India’s IRCTC – the ticketing and catering company of the Indian Railways – will retain its near monopoly control over reserved ticket booking services and subsequent convenience fee earnings (on bookings). And there is “no immediate possibility” of loss of revenue to it, despite the Railway Ministry launching ‘SwaRail,’ its own super-app that includes ticketing facilities, among others.
Convenience fees, a part of ticket services of IRCTC, is among the most profitable segments. The EBITDA margin in the segment (ticketing sales) works out to be a whopping 85 per cent (with ₹300 crore of profit before tax). In comparison, margins from catering, bottled water sales and tourism were around 12 per cent, 12.5 per cent and 17 per cent.
Nearly, 72 per cent of its internet ticketing service earnings comprise convenience fees.
For the company, convenience fee earnings were 20 per cent of its revenues, that is ₹2 is convenience fee from revenue of ₹10. Effectively convenience fees were ₹254 crore for the Oct-Dec period, where revenue stood at ₹1225 crore.
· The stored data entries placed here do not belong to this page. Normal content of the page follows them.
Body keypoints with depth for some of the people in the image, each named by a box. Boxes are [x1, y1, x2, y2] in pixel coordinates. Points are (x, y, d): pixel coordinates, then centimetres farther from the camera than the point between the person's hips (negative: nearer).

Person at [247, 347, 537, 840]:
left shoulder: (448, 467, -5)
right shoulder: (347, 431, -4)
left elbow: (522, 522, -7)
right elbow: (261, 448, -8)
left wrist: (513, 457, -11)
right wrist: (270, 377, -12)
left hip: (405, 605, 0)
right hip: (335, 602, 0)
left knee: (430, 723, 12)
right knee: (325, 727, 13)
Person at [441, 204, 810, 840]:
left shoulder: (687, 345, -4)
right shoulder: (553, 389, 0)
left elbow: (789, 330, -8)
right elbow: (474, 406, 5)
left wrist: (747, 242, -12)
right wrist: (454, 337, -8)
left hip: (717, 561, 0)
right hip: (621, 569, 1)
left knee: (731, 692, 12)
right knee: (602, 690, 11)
The IRCTC top brass during an investor call allayed fears of a revenue hit because of the launch of the super-app.
“There is no impact on our convenience fee (collections); because this (SwaRail) is one of the many modes of bookings that we are doing. All convenience fee collections will come to IRCTC,” Sanjay Kumar Jain, Chairman and Managing Director, IRCTC Ltd said.
Why the concern
The Beta version of this super-app was released by the national transporter on January 31 with CRIS (Centre for Railway Information Systems) claiming that it would allow reserved ticket bookings, unreserved ticket and platform ticket booking, parcel and freight enquiries, train and PNR status enquiries, food orders on trains and complaint management.
Incidentally, services like food orders and reserved ticket bookings can also be done through the company’s own app and official website.
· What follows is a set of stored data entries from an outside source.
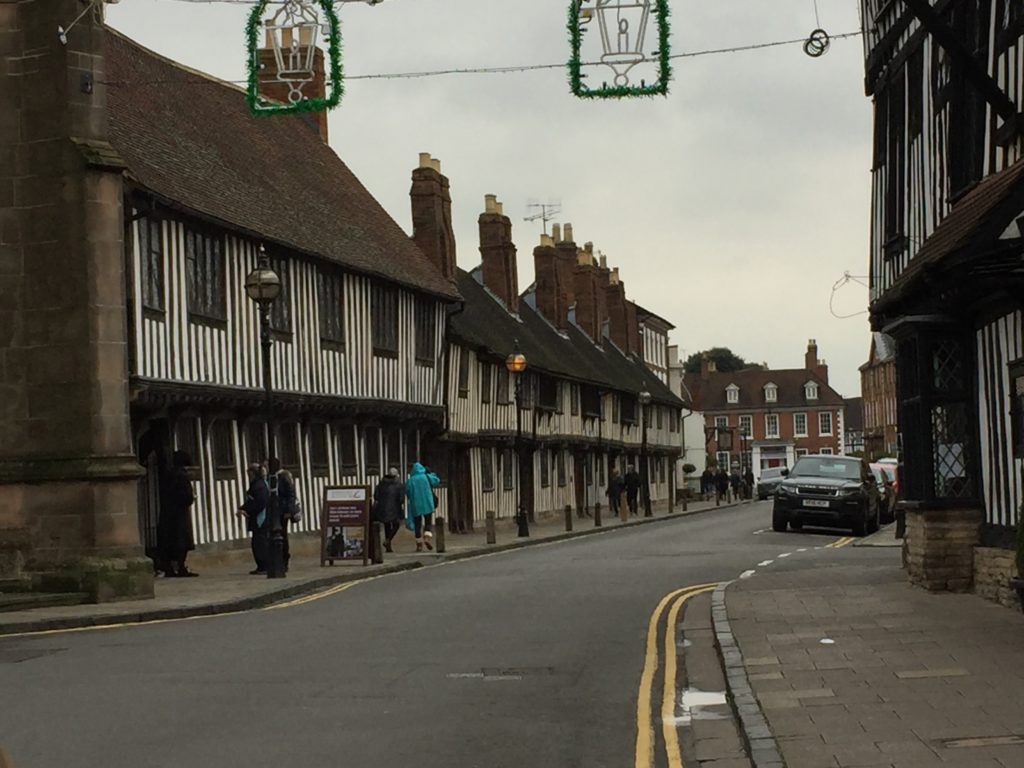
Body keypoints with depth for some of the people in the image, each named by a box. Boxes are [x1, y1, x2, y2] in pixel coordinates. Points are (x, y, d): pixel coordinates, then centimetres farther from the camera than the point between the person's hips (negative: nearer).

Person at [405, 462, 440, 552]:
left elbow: (407, 493, 1)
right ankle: (427, 538, -16)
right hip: (427, 504, 0)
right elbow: (437, 481, 13)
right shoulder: (427, 477, -1)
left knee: (417, 525, 9)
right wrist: (431, 474, 28)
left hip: (415, 506, 0)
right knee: (428, 523, 7)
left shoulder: (410, 481, -1)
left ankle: (419, 544, 6)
Currently, any ticket booking done via OTAs (online travel aggregators) or third-party apps is routed through IRCTC search engines, allowing it to collect convenience fees. The same will be the case in the case of the railway super-app, officials said.
High Market Share
Nearly 87-88 per cent of all internet ticket booking for Railways is done either through the company’s official app or website at present – thereby making it the dominant market player.
For Q3FY25, IRCTC had 30 per cent of its revenues coming from internet ticketing – that is ₹354 crore out of ₹1,225 crore. Internet ticketing services saw a 6 per cent increase y-o-y from ₹335 crore; while convenience fee collections saw a similar 6.3 per cent rise over Q3FY24 (last year).
The issue of collecting convenience fees and retaining control over internet ticketing had been a point that was raised across multiple meetings between IRCTC, CRIS and Railway Ministry officials at the time of the development of the super-app.
According to Jain, there could be flattening of market share now in the segment.
“However, we are trying to shore up booking volumes as new trains get introduced and also increase the share of non – convenience fee earnings. Increased catering services is something we are looking at too,” he said.